The panel's presentation focused primarily on outlining their taxonomy of metacognition in order to foster a conversation about the Writing Transfer Project's implications for research, teaching, and writing program administration. Hayes opened the panel with an overview of the Writing Transfer Project and a brief review of scholarship on metacognition and transfer in order to argue that the panel's taxonomy of metacognition in writing may offer the field a way to operationalize metacognition. Jones discussed the group's research methods, noting that metacognition was one of four key factors found to be statistically significant for writing transfer. Finally, Driscoll and Gorzelsky walked the audience through the taxonomy with a discussion of the definition of key terms and representative examples from the Writing Transfer Project's data.
The taxonomy of metacognition includes seven categories, some of which may be demonstrated as either cognitive (thinking to complete a task) or metacognitive (critical reflection on that thinking and its efficacy or outcomes), while other items are inherently metacognitive.

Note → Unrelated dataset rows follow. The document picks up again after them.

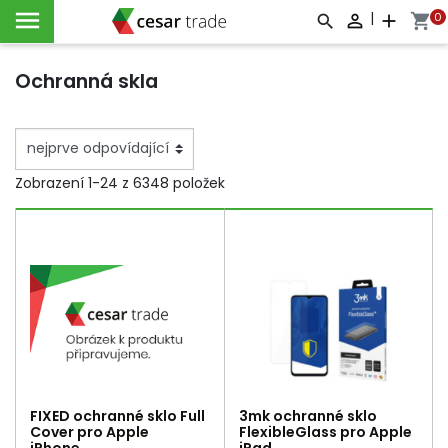

|
0

add
shopping_cart



Ochranná skla
Zobrazení 1-24 z 6348 položek
FIXED ochranné sklo Full
3mk ochranné sklo
Cover pro Apple
FlexibleGlass pro Apple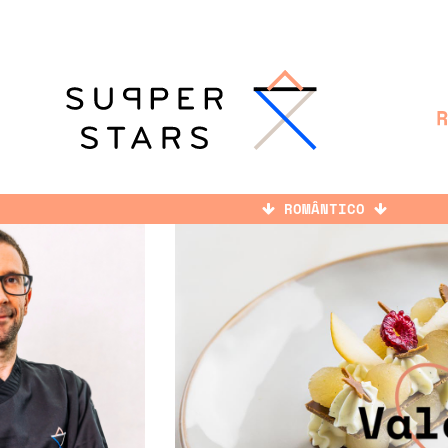
ROMÂNTICO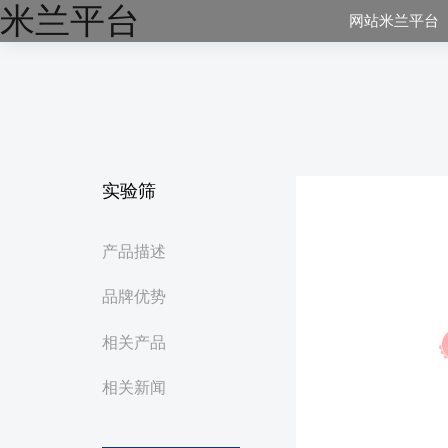
米兰平台
网站米兰平台
实验筛
产品描述
品牌优势
相关产品
相关新闻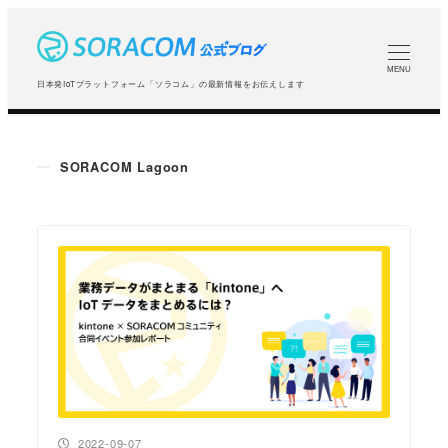
メ
イ
ン
MENU
日本発IoTプラットフォーム「ソラコム」の最新情報をお伝えします
コ
ン
テ
SORACOM Lagoon
ン
ツ
へ
移
動
投稿日
2022-09-07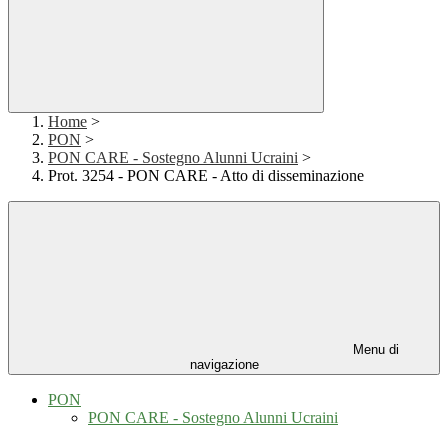
Home
>
PON
>
PON CARE - Sostegno Alunni Ucraini
>
Prot. 3254 - PON CARE - Atto di disseminazione
Menu di
navigazione
PON
PON CARE - Sostegno Alunni Ucraini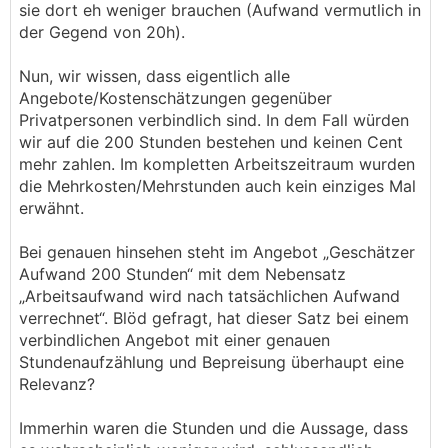
sie dort eh weniger brauchen (Aufwand vermutlich in
der Gegend von 20h).
Nun, wir wissen, dass eigentlich alle
Angebote/Kostenschätzungen gegenüber
Privatpersonen verbindlich sind. In dem Fall würden
wir auf die 200 Stunden bestehen und keinen Cent
mehr zahlen. Im kompletten Arbeitszeitraum wurden
die Mehrkosten/Mehrstunden auch kein einziges Mal
erwähnt.
Bei genauen hinsehen steht im Angebot „Geschätzer
Aufwand 200 Stunden“ mit dem Nebensatz
„Arbeitsaufwand wird nach tatsächlichen Aufwand
verrechnet“. Blöd gefragt, hat dieser Satz bei einem
verbindlichen Angebot mit einer genauen
Stundenaufzählung und Bepreisung überhaupt eine
Relevanz?
Immerhin waren die Stunden und die Aussage, dass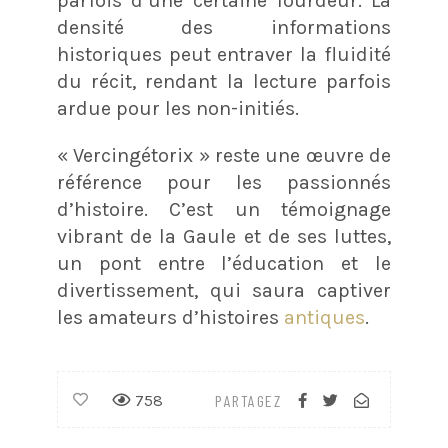
parfois d’une certaine lourdeur. La
densité des informations
historiques peut entraver la fluidité
du récit, rendant la lecture parfois
ardue pour les non-initiés.
« Vercingétorix » reste une œuvre de
référence pour les passionnés
d’histoire. C’est un témoignage
vibrant de la Gaule et de ses luttes,
un pont entre l’éducation et le
divertissement, qui saura captiver
les amateurs d’histoires
antiques
.
758
PARTAGEZ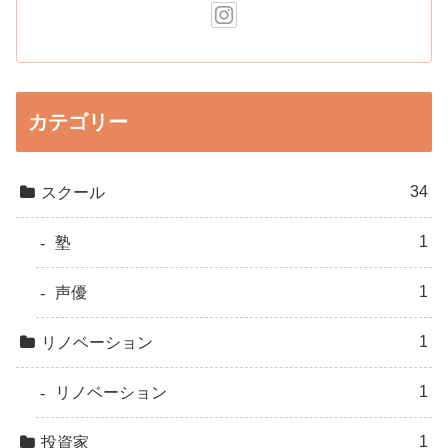
カテゴリー
34
スクール
1
塾
1
声優
1
リノベーション
1
リノベーション
1
投資家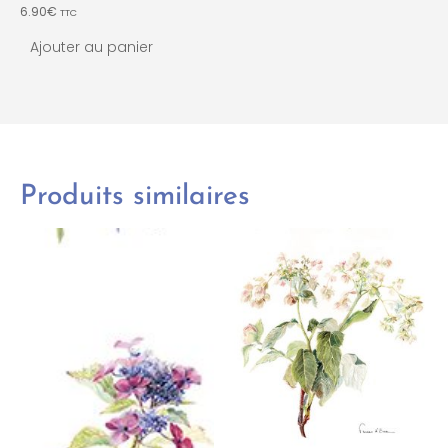
6.90
€
TTC
Ajouter au panier
Produits similaires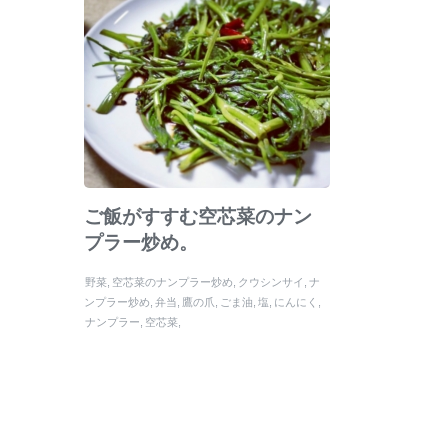
ご飯がすすむ空芯菜のナン
プラー炒め。
野菜
空芯菜のナンプラー炒め
クウシンサイ
ナ
ンプラー炒め
弁当
鷹の爪
ごま油
塩
にんにく
ナンプラー
空芯菜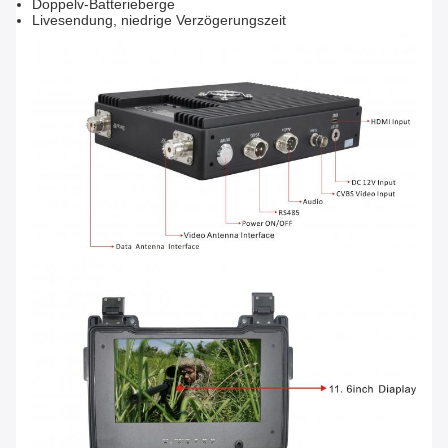
Doppelv-Batterieberge
Livesendung, niedrige Verzögerungszeit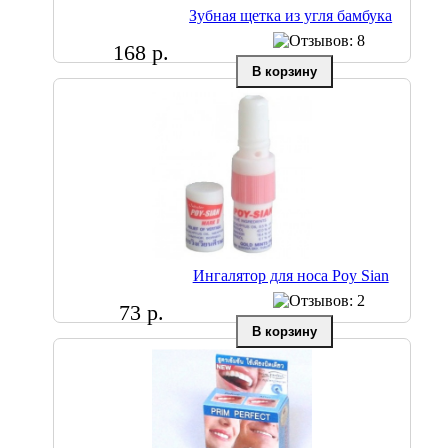
Зубная щетка из угля бамбука
168 р.
Ингалятор для носа Poy Sian
73 р.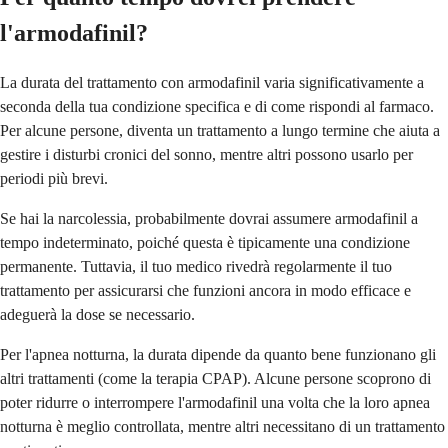
l'armodafinil?
La durata del trattamento con armodafinil varia significativamente a
seconda della tua condizione specifica e di come rispondi al farmaco.
Per alcune persone, diventa un trattamento a lungo termine che aiuta a
gestire i disturbi cronici del sonno, mentre altri possono usarlo per
periodi più brevi.
Se hai la narcolessia, probabilmente dovrai assumere armodafinil a
tempo indeterminato, poiché questa è tipicamente una condizione
permanente. Tuttavia, il tuo medico rivedrà regolarmente il tuo
trattamento per assicurarsi che funzioni ancora in modo efficace e
adeguerà la dose se necessario.
Per l'apnea notturna, la durata dipende da quanto bene funzionano gli
altri trattamenti (come la terapia CPAP). Alcune persone scoprono di
poter ridurre o interrompere l'armodafinil una volta che la loro apnea
notturna è meglio controllata, mentre altri necessitano di un trattamento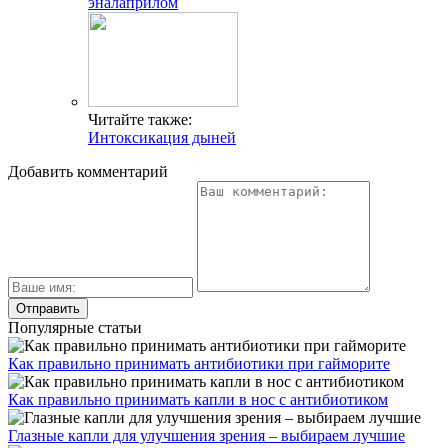
эналаприлом
Читайте также:
Интоксикация дыней
Добавить комментарий
Популярные статьи
Как правильно принимать антибиотики при гайморите
Как правильно принимать капли в нос с антибиотиком
Глазные капли для улучшения зрения – выбираем лучшие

Further, the panel offered three levels for describing the depth of awareness: deep, middling, and shallow. Notably, writers who were improving "were twice as likely to engage in deep metacognition" although the panelists remarked that they generally did not find as many instances of deep metacognitive awareness as they had hoped. The taxonomy of metacognitive awareness consists of the following categories (see the attached handout for illustrations of each item on the taxonomy):
- Knowledge of Cognition
- Person: "Knowledge of oneself as a writer, including one's successful/unsuccessful use of genres, conventions, and rhetorical and writing process strategies"
- Task: "Understanding of affordances and constraints posed by a project and its circumstances"
- Strategy: "Knowledge of the range of approaches one might effectively use to complete a project"
- Regulation of Cognition
- Planning: "Identifying a problem, analyzing it, and choosing a strategy to address it"
- Monitoring: "Evaluating one's cognition and efforts toward a project"
- Control: "The choices one makes as the result of monitoring"
- Evaluation: "Assessing the quality of a completed project"
- Constructive Metacognition: "Reflection across writing tasks and contexts, using writing and rhetorical concepts to explain choices and evaluations and to construct a writerly identity"
Driscoll and Gorzelsky noted that the final item on the taxonomy, constructive metacognition, emerges from students' integration of other items on the taxonomy, stands as an "explicit form of metacognition that promotes positive shifts in their writerly identities," and may be prompted in writing courses. Following the panel's presentation, questions from the audience developed into conversation about the project and its implications for the field. Issues that were raised included questions about developing inter-rater reliability for such a massive qualitative analysis of writing samples, whether we can apply research on unconscious metacognition to our teaching practices, whether the data could be stratified to examine first year college generation transfer, and whether students' dispositions and motivation affect metacognitive awareness.
References
Gorzelsky, Gwen, Driscoll, Dana L., Paszek, Joe, Hayes, Carol, & Jones, Ed. (forthcoming). Metacognitive moves in learning to write: Results from the writing transfer project. In Chris Anson & Jessie L. Moore (Eds.), Critical transitions: Writing and the question of transfer. West Lafayette, IN: Parlor Press & The WAC Clearinghouse.